可愛げのないあたしと、キスフレンドなあいつ。

「なんでそんなに怯えるの?ニカがどこで何をしようと、僕との約束さえ忘れなければニカのすることを怒ったりしないよ。今までだって、君のどんな悪いことだって僕だけは許してあげていただろう?」


聖人は手を伸ばして、逃げるあたしの肩を掴んでくる。

キスをしようとしてるんだと気付いて肌が一瞬で粟立ったけど、あたしは聖人を突き飛ばすことが出来ない。聖人が高い背を屈めてあたしの唇に触れてくる。

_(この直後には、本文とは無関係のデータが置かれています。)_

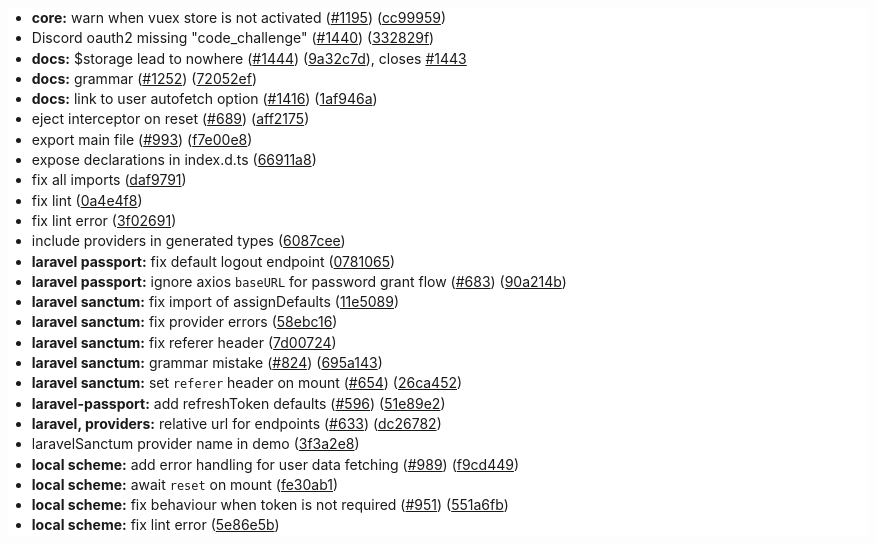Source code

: * **core:** warn when vuex store is not activated ([#1195](https://github.com/nuxt-community/auth-module/issues/1195)) ([cc99959](https://github.com/nuxt-community/auth-module/commit/cc999593a844e0594f7d373f225a1eac1191c135))
* Discord oauth2 missing "code_challenge" ([#1440](https://github.com/nuxt-community/auth-module/issues/1440)) ([332829f](https://github.com/nuxt-community/auth-module/commit/332829f6e43bd454843bb895b2c7eabbb0c8fa2a))
* **docs:** $storage lead to nowhere ([#1444](https://github.com/nuxt-community/auth-module/issues/1444)) ([9a32c7d](https://github.com/nuxt-community/auth-module/commit/9a32c7de55421b608e1a4fd6df2e4c1f8a96a50f)), closes [#1443](https://github.com/nuxt-community/auth-module/issues/1443)
* **docs:** grammar ([#1252](https://github.com/nuxt-community/auth-module/issues/1252)) ([72052ef](https://github.com/nuxt-community/auth-module/commit/72052ef1a7c4156ba0ff6e7ee02f1e14fff97c3d))
* **docs:** link to user autofetch option ([#1416](https://github.com/nuxt-community/auth-module/issues/1416)) ([1af946a](https://github.com/nuxt-community/auth-module/commit/1af946a562c922da354807a9c0388c8d3e6a7aeb))
* eject interceptor on reset ([#689](https://github.com/nuxt-community/auth-module/issues/689)) ([aff2175](https://github.com/nuxt-community/auth-module/commit/aff2175f7f5abbf951d6f7839a1003d603aefd1c))
* export main file ([#993](https://github.com/nuxt-community/auth-module/issues/993)) ([f7e00e8](https://github.com/nuxt-community/auth-module/commit/f7e00e8e27b325efef237616e4cf278c97ab88a4))
* expose declarations in index.d.ts ([66911a8](https://github.com/nuxt-community/auth-module/commit/66911a8deef7b108a0c64dbb0d7ebfcdde4ec31b))
* fix all imports ([daf9791](https://github.com/nuxt-community/auth-module/commit/daf9791a1cebdad18f6e3bb0132d68e03e932b8a))
* fix lint ([0a4e4f8](https://github.com/nuxt-community/auth-module/commit/0a4e4f8a96bc435cb7a82192b4caf9c4a9a7c5ba))
* fix lint error ([3f02691](https://github.com/nuxt-community/auth-module/commit/3f02691825a27296c4a9fd41711d144f1392553d))
* include providers in generated types ([6087cee](https://github.com/nuxt-community/auth-module/commit/6087cee5c07b87de6bed31223df02f7dca9053ce))
* **laravel passport:** fix default logout endpoint ([0781065](https://github.com/nuxt-community/auth-module/commit/07810653d812e733313a8d16dad49799b4dd6bf3))
* **laravel passport:** ignore axios `baseURL` for password grant flow ([#683](https://github.com/nuxt-community/auth-module/issues/683)) ([90a214b](https://github.com/nuxt-community/auth-module/commit/90a214b5bdfd22d5acd35be95c78fe810dc56508))
* **laravel sanctum:** fix import of assignDefaults ([11e5089](https://github.com/nuxt-community/auth-module/commit/11e5089ba1d9fb421d44551c1b2f8bd5ebac146a))
* **laravel sanctum:** fix provider errors ([58ebc16](https://github.com/nuxt-community/auth-module/commit/58ebc16602a323403389c7bc53eba4ace370d4ea))
* **laravel sanctum:** fix referer header ([7d00724](https://github.com/nuxt-community/auth-module/commit/7d0072403f7cf9b2a8c082c1c0e1c2b2fc23835a))
* **laravel sanctum:** grammar mistake ([#824](https://github.com/nuxt-community/auth-module/issues/824)) ([695a143](https://github.com/nuxt-community/auth-module/commit/695a14376ac748cd28a9225a6f168c5295034ce6))
* **laravel sanctum:** set `referer` header on mount ([#654](https://github.com/nuxt-community/auth-module/issues/654)) ([26ca452](https://github.com/nuxt-community/auth-module/commit/26ca4522bb28725bc2090adde77fef0665715910))
* **laravel-passport:** add refreshToken defaults ([#596](https://github.com/nuxt-community/auth-module/issues/596)) ([51e89e2](https://github.com/nuxt-community/auth-module/commit/51e89e24f7646b4c0b84ec4e2d661ad2fe5c14f1))
* **laravel, providers:** relative url for endpoints ([#633](https://github.com/nuxt-community/auth-module/issues/633)) ([dc26782](https://github.com/nuxt-community/auth-module/commit/dc267820c5e03b8ca5a14cf864617505ac3fe732))
* laravelSanctum provider name in demo ([3f3a2e8](https://github.com/nuxt-community/auth-module/commit/3f3a2e89d3a24f3fde79a173e1521f4607513ffd))
* **local scheme:** add error handling for user data fetching ([#989](https://github.com/nuxt-community/auth-module/issues/989)) ([f9cd449](https://github.com/nuxt-community/auth-module/commit/f9cd449f444a21888137b6e89e7b247a5fd217e3))
* **local scheme:** await `reset` on mount ([fe30ab1](https://github.com/nuxt-community/auth-module/commit/fe30ab11c234e4fee1caab0db80f1e641d16fded))
* **local scheme:** fix behaviour when token is not required ([#951](https://github.com/nuxt-community/auth-module/issues/951)) ([551a6fb](https://github.com/nuxt-community/auth-module/commit/551a6fb741d97f2c5f970a365186203f98c4ec71))
* **local scheme:** fix lint error ([5e86e5b](https://github.com/nuxt-community/auth-module/commit/5e86e5bfd1f88398baad4d0524bf618d3eecb624))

------悪い夢みたいだ。もう二度と、聖人からキスされることなんてないと思ってたのに。



「ニカ、好きだよ」
「……………ババアが、黙って、ない……」


あたしの精一杯の拒絶の言葉を、聖人はなぜか余裕の笑みで受け流す。


「……あ、あたしたちが会ったこと、ババアに知られたら。……今度こそあたし……」


ババアの存在は聖人への抑止力になると思ってたのに。聖人はなんでもない顔をして笑い出す。


「大丈夫。えり子さんは僕たちの障害なんかじゃなくなる。もうすぐね、あの人はそれどころじゃなくなるから」
「……どういう、こと?」

「まだニュースでは出てないのかな?……もうすぐ集団訴訟のことが話題に上がる頃だと思ってたんだけど。もしかして、今になって和解や示談に応じてるのかな?」


聖人はたのしげな顔で不穏なことを言い出す。